За своей табачно-дымовой завесой директор пока отмалчивался.
* * *
Тем временем в директорском телевизоре Сальери ждал Моцарта к обеду и мучительно доказывал сам себе, что гений его друга не нужен и даже пагубен в силу таких-то и таких-то причин…
Марина смотрела на ребят. Правда ли, что они, дети 70-х годов, стали упрощенцами, очерствели, ударились в деляческий прагматизм? Правда или поклеп?
Вот яд уже попал в бокал Моцарта, и у Саши Майданова — коротенькая гримаска боли на лице. Что это — реакция на единственный в трагедии детективный момент? Кто дал ему понятие о Моцарте и дал ли? Песенка Окуджавы: «Не оставляйте стараний, маэстро»?
Во всяком случае, не она, не Марина. Кто бы ей, словеснице, выделил пару уроков на Моцарта? Сказали бы: а почему не на Глинку в таком случае? Да вы еще к Шолохову не приступали, у вас Фадеев не пройден! Моцарта она захотела…
Так ничего странного, если в майдановском сознании «отрицательный» в парике убивает «положительного» в парике — и не больше…
Впрочем, сейчас-то не нужно, может быть, напрягаться и хлопотать о чем-либо?

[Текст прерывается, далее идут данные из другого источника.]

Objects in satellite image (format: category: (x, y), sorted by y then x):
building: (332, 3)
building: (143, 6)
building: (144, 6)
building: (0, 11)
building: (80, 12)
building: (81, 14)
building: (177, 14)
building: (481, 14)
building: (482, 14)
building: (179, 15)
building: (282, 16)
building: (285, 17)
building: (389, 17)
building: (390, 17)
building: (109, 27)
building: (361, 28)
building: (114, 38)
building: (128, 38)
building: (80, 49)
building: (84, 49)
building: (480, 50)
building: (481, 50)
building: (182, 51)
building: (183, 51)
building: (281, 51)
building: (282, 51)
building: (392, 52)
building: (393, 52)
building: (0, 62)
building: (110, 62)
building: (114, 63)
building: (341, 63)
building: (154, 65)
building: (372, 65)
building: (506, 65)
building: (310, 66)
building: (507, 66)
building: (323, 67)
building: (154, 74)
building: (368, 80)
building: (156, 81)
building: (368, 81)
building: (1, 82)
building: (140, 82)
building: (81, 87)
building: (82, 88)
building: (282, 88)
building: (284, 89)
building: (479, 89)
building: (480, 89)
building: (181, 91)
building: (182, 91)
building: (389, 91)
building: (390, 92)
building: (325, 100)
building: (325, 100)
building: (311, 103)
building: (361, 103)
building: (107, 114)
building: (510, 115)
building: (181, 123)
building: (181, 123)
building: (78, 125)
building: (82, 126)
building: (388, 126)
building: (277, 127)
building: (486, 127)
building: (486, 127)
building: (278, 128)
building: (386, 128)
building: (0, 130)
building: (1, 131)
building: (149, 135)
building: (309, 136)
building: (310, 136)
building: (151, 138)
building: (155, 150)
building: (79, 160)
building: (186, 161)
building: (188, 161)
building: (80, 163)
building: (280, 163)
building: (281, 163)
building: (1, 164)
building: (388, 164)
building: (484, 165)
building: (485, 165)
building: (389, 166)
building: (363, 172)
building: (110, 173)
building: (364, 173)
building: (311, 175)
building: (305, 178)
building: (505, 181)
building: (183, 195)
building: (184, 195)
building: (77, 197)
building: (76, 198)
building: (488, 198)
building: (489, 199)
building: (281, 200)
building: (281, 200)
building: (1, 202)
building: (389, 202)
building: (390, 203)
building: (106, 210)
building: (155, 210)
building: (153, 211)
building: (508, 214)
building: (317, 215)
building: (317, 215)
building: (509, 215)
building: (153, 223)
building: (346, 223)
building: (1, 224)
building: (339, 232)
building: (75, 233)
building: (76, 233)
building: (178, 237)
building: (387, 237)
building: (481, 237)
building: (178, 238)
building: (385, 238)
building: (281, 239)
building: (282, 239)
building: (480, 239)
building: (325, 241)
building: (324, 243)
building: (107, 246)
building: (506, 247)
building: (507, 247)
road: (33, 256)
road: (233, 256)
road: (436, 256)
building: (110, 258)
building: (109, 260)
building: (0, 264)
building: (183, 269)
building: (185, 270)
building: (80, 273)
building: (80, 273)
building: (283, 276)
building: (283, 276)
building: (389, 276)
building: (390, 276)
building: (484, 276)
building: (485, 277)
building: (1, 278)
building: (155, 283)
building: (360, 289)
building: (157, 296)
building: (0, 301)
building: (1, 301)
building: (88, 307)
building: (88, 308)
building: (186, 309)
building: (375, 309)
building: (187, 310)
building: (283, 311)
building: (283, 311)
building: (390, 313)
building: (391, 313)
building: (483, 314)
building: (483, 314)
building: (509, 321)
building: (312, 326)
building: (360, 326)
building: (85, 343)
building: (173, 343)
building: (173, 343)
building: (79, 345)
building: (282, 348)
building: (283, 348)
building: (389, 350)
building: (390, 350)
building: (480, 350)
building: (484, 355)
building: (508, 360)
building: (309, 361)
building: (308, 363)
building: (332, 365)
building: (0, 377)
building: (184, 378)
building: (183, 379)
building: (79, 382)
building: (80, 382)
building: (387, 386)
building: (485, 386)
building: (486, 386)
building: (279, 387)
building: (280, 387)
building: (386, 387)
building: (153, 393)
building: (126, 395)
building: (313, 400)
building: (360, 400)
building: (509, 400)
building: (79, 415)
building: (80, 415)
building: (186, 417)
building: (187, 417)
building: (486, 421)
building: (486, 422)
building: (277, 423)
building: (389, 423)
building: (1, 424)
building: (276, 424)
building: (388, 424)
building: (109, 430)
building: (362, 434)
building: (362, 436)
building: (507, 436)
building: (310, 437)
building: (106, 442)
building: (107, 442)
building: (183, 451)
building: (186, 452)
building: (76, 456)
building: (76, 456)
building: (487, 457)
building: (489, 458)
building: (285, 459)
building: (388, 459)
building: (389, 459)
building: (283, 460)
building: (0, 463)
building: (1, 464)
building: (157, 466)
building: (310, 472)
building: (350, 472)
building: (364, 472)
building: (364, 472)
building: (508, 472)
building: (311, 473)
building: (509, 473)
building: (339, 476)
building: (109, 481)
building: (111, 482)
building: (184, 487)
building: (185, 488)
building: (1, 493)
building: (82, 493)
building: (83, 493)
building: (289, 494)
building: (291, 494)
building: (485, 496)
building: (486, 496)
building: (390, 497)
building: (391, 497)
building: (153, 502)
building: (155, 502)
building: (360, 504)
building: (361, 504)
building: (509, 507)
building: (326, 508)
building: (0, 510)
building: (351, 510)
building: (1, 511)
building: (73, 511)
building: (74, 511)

Сейчас сам Пушкин работает, и музыка, которую никому не убить, и артисты сильнейшие… Можно довериться!
* * *
Ольга Денисовна уже снова была в учительской за своим дальним столом.
Назаров раздавил папиросу в пепельнице.
— Спасибо… Я всех выслушал, я попытаюсь разобраться… Хотя, по-моему, у вас одни эмоции, дорогие граждане.
— Эмоции? — Клавдия Петровна встала. — А вам факты нужны? Есть и факты, к сожалению. Я не хотела до них доводить, но если без этого нельзя… Десятый класс как-никак, нам надо всем мобилизоваться… Если мы сейчас их упустим — пиши пропало! — говорила она, энергично щелкая замками на желтом мужском портфеле и доставая оттуда знакомый нам магнитофон.
— Что это у вас? Зачем?
— Сейчас услышите. Вчера Юля брала его с собой на их воскресный пикник… под елочкой! Я же понимаю, Кирилл Алексеич, вы человек новый, вам не хочется сразу конфликтовать… Ольга Денисовна, вы идите поближе, вам не будет слышно… Есть местком, там всегда найдутся заступнички… Но когда такие факты, как здесь у меня… Я утром прослушала и в ужас пришла. — И Баюшкина включила аппарат.
Магнитная лента заговорила знакомыми молодыми голосами:
«Марина Максимовна, вопросик можно?» (Адамян.)
«Ну попробуй».
«Эмма Пална — хороший, по-вашему, учитель?»
«Здрасьте, я ваша тетя! Отдохни ты от нее, чего она тебе далась?» (Это Смородин.)
«Не мешай, это вопрос по существу. Так как же, Марина Максимовна?»
«Жень, но ведь я не сижу у нее на уроках! Я знаю ее больше как человека. Как очень домашнего, слабохарактерного человека, которого заедает текучка… вот… и которому с вашим братом несладко. Правильно?» (М. М.)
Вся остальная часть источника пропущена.